What is unique about Flabberghasted is that they approach content creation with a design-led sensibility. Rather than installing every plug-in available and seeing what happens, the crucial elements of sound and picture quality are carefully taken into account.
Boyesen started off building sound content for Dorling Kindersley's interactive CD-Roms for children and Microsoft's Encarta series. On the back of the Microsoft contract, Boyesen built a sound studio near the present Flabberghasted office and gradually built up a roster of clients.
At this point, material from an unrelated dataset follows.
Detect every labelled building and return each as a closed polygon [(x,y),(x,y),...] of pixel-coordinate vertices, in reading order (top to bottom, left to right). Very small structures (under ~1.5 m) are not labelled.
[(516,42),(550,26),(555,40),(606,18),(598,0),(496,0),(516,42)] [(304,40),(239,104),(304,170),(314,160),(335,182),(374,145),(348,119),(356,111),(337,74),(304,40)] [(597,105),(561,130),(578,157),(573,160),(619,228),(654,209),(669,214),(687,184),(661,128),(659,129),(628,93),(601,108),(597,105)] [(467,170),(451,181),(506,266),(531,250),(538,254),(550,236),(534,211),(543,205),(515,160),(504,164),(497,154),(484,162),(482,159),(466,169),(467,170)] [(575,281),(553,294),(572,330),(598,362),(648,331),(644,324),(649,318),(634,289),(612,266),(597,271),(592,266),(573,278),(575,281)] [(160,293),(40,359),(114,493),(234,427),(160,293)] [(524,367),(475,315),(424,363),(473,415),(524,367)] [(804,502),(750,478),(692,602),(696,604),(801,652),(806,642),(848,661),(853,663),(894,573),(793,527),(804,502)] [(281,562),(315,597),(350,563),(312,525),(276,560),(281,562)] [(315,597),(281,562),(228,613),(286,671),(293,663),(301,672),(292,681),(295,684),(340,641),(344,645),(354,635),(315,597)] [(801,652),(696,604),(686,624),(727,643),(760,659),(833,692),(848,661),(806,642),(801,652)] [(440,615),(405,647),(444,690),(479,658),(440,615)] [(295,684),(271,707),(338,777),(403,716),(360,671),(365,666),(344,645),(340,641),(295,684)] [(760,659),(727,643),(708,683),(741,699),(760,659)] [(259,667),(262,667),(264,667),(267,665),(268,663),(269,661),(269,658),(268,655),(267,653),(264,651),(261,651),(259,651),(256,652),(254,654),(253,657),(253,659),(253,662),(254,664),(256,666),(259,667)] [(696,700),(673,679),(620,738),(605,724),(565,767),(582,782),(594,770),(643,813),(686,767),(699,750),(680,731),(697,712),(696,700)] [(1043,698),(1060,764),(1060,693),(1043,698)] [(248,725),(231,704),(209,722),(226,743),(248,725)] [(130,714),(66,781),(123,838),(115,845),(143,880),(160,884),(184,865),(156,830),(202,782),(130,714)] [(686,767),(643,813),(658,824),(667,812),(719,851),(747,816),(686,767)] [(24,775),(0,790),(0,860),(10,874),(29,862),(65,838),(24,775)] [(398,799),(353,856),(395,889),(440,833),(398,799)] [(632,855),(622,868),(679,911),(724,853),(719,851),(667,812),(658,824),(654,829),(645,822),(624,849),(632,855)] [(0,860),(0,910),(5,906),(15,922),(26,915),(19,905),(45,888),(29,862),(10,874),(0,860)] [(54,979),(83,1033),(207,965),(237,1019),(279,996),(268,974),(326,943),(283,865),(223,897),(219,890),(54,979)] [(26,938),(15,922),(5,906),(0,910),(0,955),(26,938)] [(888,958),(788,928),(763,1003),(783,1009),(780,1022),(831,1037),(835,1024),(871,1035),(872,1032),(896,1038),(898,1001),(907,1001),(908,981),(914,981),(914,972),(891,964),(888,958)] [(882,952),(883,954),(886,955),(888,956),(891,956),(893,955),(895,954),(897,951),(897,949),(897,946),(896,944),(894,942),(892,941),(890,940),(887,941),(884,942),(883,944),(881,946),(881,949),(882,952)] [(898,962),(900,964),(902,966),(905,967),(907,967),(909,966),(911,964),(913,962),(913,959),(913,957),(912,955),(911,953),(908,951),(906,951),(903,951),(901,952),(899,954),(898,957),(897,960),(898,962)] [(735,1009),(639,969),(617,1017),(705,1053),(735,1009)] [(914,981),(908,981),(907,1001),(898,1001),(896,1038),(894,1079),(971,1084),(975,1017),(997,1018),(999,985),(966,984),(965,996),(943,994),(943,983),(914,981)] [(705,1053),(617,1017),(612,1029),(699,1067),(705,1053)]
Flabberghasted is now known as a technically advanced production company; building complex sites with VRML, licensing development code and working with Apple, EMI and Microsoft over the new Blue Book standard for Enhanced CD.
The music industry is now looking to Enhanced CD. This can be played in a standard audio CD player but has extra data inlaid which is accessed via a PC. This data delivers VRML nodes, video segments, text and interactive possibilities for fans to "talk" to artists. To date, Flabberghasted has created Enhanced CDs for artists such as Tori Amos and for re-releases of works by John Coltrane.
After pushing back the frontiers of CD-Roms, Boyesen was initially wary of the Web. "I thought it sounded like CB radio," he laughs. "I didn't get Flabberghasted involved until fairly recently, when I felt it could be challenging and more creatively satisfying."
The most recent Web project for Flabberghasted was a programme on Philip Glass for the music series Rifff on MSN. Utilising MSN's proprietary architecture, Flabberghasted has managed to achieve stunning sound quality over the Internet. "The difference here," Boyesen explains, "is that the sound is contained and accessed from within the Blue Ribbon software which Microsoft incorporated into its architecture for MSN.
"We also wrote the sound files using Philip Glass's music and made it self-generating within the parameters we created. Each time you logged on you would get different music, and even Philip Glass said the graphics were very sexy."
Within MSN, developers are provided with a framed set-up (for the background) which is fixed, and develop their program within the body frame. The Philip Glass project consisted of an initial page using VB scripting, MSN's own software and gif animation (which, incredibly, took up only 250K). Clicking on the animation made it move into different scenes, while the self-rendering music changed and blended accordingly.
The graphics are sexy, providing fine interactivity, great quality sound and a delicious, dream-like landscape of plump cherubs and Venetian scenes. Other elements of the program included an interview with Philip Glass via Real Audio and a lounge area where the user could rework the artist's oeuvre.
This was the most exciting use of sound on the Web. Users on Rifff could choose different moods, music styles, instruments and voice to make up their own interpretation of the piece, with excellent sound rendition. With Philip Glass and the BB King show (now on Rifff), Flabberghasted has proved what can be done on the Web with innovative design and quality audio. As new technology and compression techniques are developed, companies such as Flabberghasted are making the Web really sing.